● **Provided passage**:
Molesworth Cob Cottage

            Another day we took a long drive from Mossburn on SH 94 to Walter Peak Station on the shores of Lake Wakatipu.  Walter Peak is a sheep station, founded in 1860 and still going strong.  Covering more than 25,000 hectares, it runs around 18,000 merino and perendale sheep and 800 beef cows.  Our drive was around 90 kilometres each way and, with our usual number of photo stops, explorations and a relaxing break at Walter Peak, took us around six hours.
            Our first stop was at Mavora Lakes.  These two narrow lakes, North and South Mavora, are situated in a mountainous landscape, surrounded by tussock grassland and beech forests.  It is a magical place and no wonder the area was used by Sir Peter Jackson when filming The Lord of the Rings—the forests of South Mavora Lake became 'Fangorn Forest', while the Mararoa River became the 'Silverload'.  Enthusiastic trampers can trek the 50-kilometre-long Mavora-Greenstone walkway starting here, but we just wandered around the lakeside and adjacent bush, imagining hobbits and elves behind every tree.
            There is a DOC camping ground at the lakes, accessible to motorhomes and caravans, and the area is popular with those who love the outdoors.  Many activities that are not normally allowed in National Parks are permitted here, including 4WD driving (on tracks), hunting, water sports, horse trekking, trout fishing and mountain biking.  The long, narrow lakes are connected by a small river, with the smaller South Mavora Lake being surrounded by beech forest and the much larger North Mavora Lake being more open.

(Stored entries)
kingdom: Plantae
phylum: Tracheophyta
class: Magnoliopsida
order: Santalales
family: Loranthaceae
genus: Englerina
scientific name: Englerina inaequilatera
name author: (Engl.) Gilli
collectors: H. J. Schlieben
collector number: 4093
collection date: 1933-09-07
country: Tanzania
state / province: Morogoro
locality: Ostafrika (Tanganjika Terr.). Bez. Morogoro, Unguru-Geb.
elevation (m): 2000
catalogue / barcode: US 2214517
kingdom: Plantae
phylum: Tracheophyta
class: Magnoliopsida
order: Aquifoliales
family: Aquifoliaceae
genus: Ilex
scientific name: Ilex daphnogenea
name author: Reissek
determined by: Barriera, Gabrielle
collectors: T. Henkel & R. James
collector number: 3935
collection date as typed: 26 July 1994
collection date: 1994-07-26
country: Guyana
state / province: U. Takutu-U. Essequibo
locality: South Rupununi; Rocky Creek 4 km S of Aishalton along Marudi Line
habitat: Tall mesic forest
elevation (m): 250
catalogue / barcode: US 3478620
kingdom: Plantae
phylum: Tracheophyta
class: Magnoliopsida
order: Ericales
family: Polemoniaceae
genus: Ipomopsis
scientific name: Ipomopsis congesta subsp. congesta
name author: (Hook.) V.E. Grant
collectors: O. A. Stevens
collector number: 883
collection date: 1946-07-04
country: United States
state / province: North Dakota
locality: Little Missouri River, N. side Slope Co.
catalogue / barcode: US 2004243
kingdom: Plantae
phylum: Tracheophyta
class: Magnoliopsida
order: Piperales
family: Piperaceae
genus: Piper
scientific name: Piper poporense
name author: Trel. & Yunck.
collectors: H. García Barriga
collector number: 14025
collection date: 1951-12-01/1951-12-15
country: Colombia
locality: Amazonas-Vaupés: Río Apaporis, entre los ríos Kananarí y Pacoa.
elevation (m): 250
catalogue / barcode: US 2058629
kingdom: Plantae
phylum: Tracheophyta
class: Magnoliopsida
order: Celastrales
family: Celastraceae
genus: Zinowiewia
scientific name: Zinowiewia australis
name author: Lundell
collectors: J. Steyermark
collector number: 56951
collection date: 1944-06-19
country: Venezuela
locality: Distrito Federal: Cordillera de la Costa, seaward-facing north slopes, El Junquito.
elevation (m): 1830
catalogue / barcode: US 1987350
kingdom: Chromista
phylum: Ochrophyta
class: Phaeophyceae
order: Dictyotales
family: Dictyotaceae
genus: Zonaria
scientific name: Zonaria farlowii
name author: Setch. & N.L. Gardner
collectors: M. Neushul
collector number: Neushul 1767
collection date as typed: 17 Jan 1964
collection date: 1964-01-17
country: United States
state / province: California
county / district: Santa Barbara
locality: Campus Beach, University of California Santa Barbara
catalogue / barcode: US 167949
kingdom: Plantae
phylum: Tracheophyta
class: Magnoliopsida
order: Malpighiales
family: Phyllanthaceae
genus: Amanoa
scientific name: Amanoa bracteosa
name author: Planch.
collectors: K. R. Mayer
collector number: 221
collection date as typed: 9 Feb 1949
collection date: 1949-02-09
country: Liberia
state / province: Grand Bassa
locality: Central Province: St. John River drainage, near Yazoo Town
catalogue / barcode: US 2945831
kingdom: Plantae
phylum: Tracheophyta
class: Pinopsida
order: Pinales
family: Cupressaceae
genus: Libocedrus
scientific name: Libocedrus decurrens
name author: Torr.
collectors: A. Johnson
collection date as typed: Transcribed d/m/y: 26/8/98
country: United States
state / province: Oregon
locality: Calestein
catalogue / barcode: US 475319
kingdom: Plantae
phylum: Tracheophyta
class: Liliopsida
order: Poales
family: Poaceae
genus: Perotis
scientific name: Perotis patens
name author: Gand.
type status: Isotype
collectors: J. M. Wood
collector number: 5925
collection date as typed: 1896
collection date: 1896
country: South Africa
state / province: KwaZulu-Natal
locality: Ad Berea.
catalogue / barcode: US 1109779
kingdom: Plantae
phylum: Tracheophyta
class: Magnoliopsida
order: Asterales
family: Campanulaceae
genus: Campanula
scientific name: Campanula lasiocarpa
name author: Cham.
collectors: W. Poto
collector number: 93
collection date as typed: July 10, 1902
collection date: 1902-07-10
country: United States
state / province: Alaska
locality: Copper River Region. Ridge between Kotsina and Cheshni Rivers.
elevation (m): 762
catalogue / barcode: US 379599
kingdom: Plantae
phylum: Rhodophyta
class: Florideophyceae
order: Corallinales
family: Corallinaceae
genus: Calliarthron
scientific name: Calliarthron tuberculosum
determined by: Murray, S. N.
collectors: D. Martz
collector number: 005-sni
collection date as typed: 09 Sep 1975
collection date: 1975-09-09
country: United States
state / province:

● **Directive**:
In the account of the drive to Walter Peak Station, which area became 'Fangorn Forest' during filming of The Lord of the Rings?

● **Result for this exercise**:
The forests of South Mavora Lake.